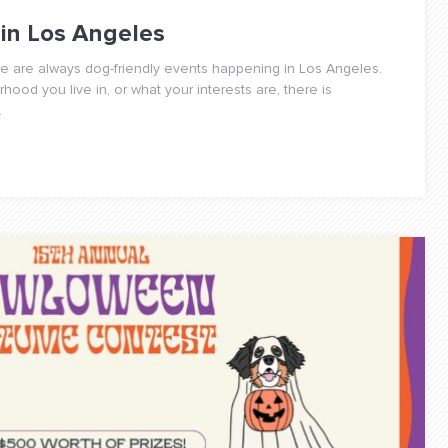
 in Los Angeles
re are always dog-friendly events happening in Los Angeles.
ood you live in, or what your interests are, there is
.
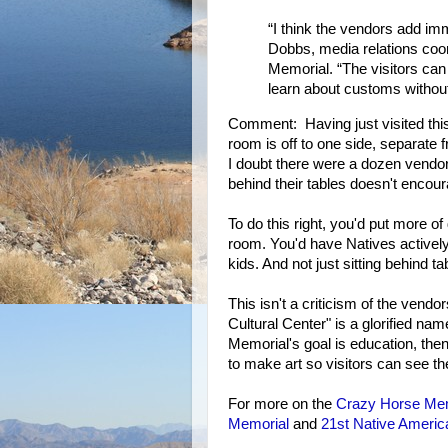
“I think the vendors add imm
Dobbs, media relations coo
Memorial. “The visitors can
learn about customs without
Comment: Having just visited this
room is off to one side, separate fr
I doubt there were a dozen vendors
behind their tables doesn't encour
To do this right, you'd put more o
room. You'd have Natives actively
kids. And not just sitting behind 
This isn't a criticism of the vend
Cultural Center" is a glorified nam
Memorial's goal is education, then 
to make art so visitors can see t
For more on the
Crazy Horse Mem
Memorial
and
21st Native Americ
++++++++++
* INSTRUCTION:
Pull out each line from the items above that contains the string "more", matching case exactly.

* TASK SOLUTION:
To do this right, you'd put more o
For more on the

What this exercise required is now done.